Kalik loved the work so much that she co-founded NW Truffle Dogs  in 2010 to train interested people and their pets. So far the school has had 46 students. Truffles from Oregon fetch $400 a pound and truffles from Italy and France command up to $4,000 a pound. But so far all of the graduates are amateurs and mostly use their finds in their own cooking.
Training is as much for the humans as it is for the canines. While the dogs must learn to find truffles (and not eat them!), the people have to learn to detect changes their pup’s behavior and body language as they find the treasure. Experienced handlers can distinguish if their dog has locked onto the scent of a squirrel or have located a truffle.

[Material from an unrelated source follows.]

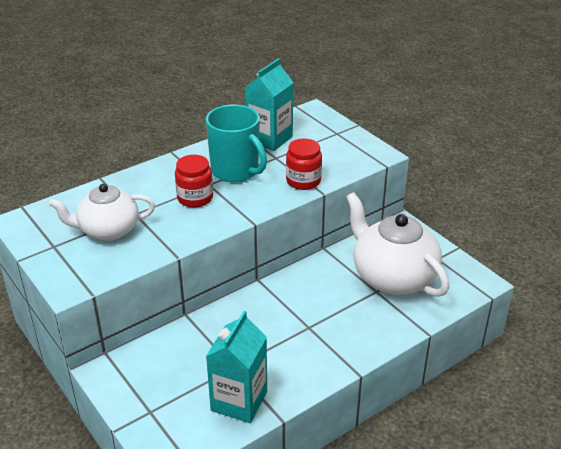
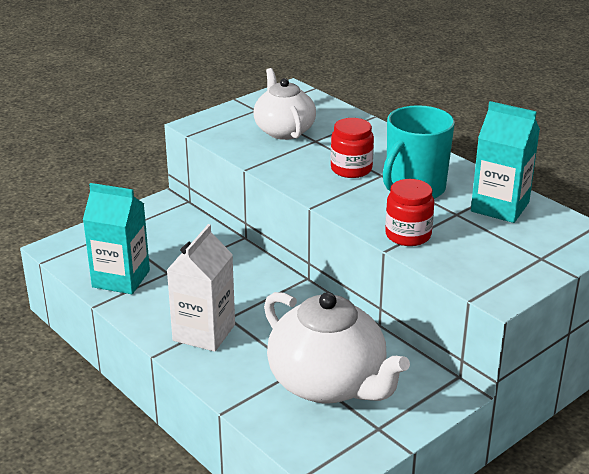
camera: 85 degrees right, 5 degrees down
(329, 342) = (204, 332): none -> white carton
(392, 277) = (328, 383): white teapot -> white teapot turned 90 degrees clockwise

Since canines are already talented with their noses, Kalik says that scent training is easy. The individuals that excel are athletic, have an ability to think independently, can focus on a task for hours, and are able to tolerate variable weather conditions.
While working breeds, like Retrievers, are most common, any dog can be trained. NW Truffle Dogs’ graduates have included a Papillon and a Pit Bull.
If you think your dog would enjoy hunting truffles, but don’t live in an area with the fungi, you might try the sport of K-9 Nosework .
At Bark, we celebrate the rewarding relationship between people and dogs, and that includes introducing our readers to the variety of activities we can do with our beloved pets. It’s very cool that the magazine inspired Kalik to pursue a new hobby with her crew that is now benefiting many others through her school!